● Leestekst
◆ ◆ ◆ ◆ ◆

POSITIEVE ASPECTEN VAN ZORGKUNST
- Er is binnen de zorginstelling aandacht voor creatieve zingeving, welzijn en talentontwikkeling en daar profiteren de bewoners van.
- De zorgkunstenaar is een aanvulling op de activiteitenbegeleiding en hij/zij neemt werk/aandacht uit handen van de verpleging.
- De zorgkunstenaar biedt aanvullende zorg voor demente bewoners en daarmee geeft de zorginstelling antwoord op een toenemende vraag in de samenleving.
- De zorgkunstenaar is een opvallende figuur binnen de instelling en zorgt voor reuring. Het atelier van de zorgkunstenaar is een creatieve oase binnen de instelling.
- De zorgkunstenaar is de huisfotograaf. Hij/Zij kan goede fotoportretten maken van bewoners en personeel; die foto’s stelt hij/zij gratis ter beschikking aan de familieleden van de bewoners. Hij/Zij fotografeert de bewoners bij binnenkomst, maar ook met enige regelmaat daarna, zodat elke bewoner een eigen fotografisch archief krijgt. Ook kan hij/ zij visueel verslag doen van evenementen.
- Er kan een beroep worden gedaan op de zorgkunstenaar om dingen te ontwerpen, zoals bijvoorbeeld een ontwerp voor een kaart, een uitnodiging of een poster.
- De zorgkunstenaar is een schakel tussen binnen en buiten. Door de kunstprojecten komen er mensen van buiten naar binnen, doordat ze eraan meewerken of dat ze komen kijken. Met name bij projecten met kinderen en scholen! Ook komen er mensen uit haar/zijn netwerk naar het eigen werk kijken. Mensen die anders niet met de zorginstelling te maken zouden hebben, komen nu toch binnen en proeven de sfeer.
- De zorgkunstenaar is een publiek figuur en door hem en door de kunstprojecten komt de zorginstelling regelmatig goed in de publiciteit.
- De zorgkunstenaar is geen traditionele zorgverlener en dat is verfrissend. Zijn/Haar verwachtingen en uitdagingen liggen anders. Hij/Zij zal bijvoorbeeld anders omgaan met dementerende bewoners en daarin zou zomaar eens een antwoord kunnen liggen op een groot maatschappelijk probleem. Talentontwikkeling bij dementerende ouderen is bijvoorbeeld een van de ontwikkelingen die door Zorgkunst zichtbaar werd. Als er geen haast is, maar wel concentratie en uitdaging, dan kunnen dementerende ouderen zich creatief en ook cognitief ontwikkelen.

◆ ◆ ◆ ◆ ◆

● Brongegevens

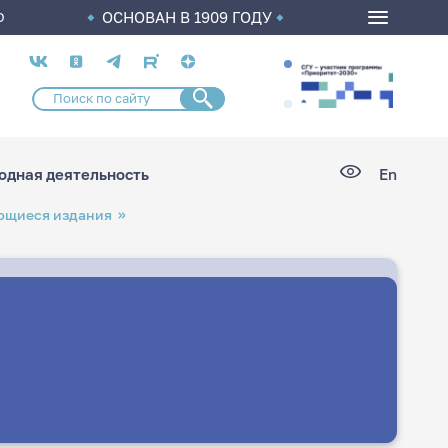
ОСНОВАН В 1909 ГОДУ
О
Социальные
сети
дная деятельность
En
ющиеся издания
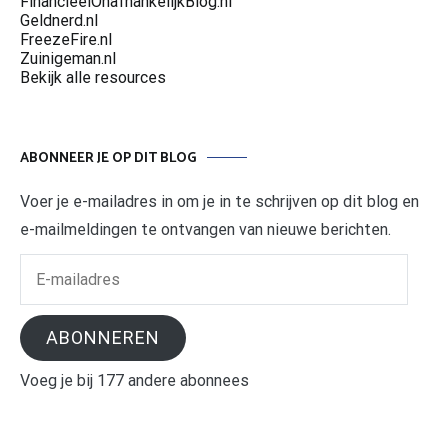
FinancieelOnafhankelijkBlog.nl
Geldnerd.nl
FreezeFire.nl
Zuinigeman.nl
Bekijk alle resources
ABONNEER JE OP DIT BLOG
Voer je e-mailadres in om je in te schrijven op dit blog en
e-mailmeldingen te ontvangen van nieuwe berichten.
E-
mailadres
ABONNEREN
Voeg je bij 177 andere abonnees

◆ ◆ ◆ ◆ ◆

● Opdracht
Beantwoord de volgende vragen met behulp van de leestekst over zorgkunst.
(a) Aan wie stelt de zorgkunstenaar de fotoportretten gratis ter beschikking?
(b) Welke drie voorbeelden van iets wat de zorgkunstenaar kan ontwerpen, worden genoemd?
(c) Onder welke omstandigheden kunnen dementerende ouderen zich creatief en cognitief ontwikkelen?

● Schriftelijk antwoord
(a) Aan de familieleden van de bewoners.
(b) Een kaart, een uitnodiging en een poster.
(c) Als er geen haast is, maar wel concentratie en uitdaging.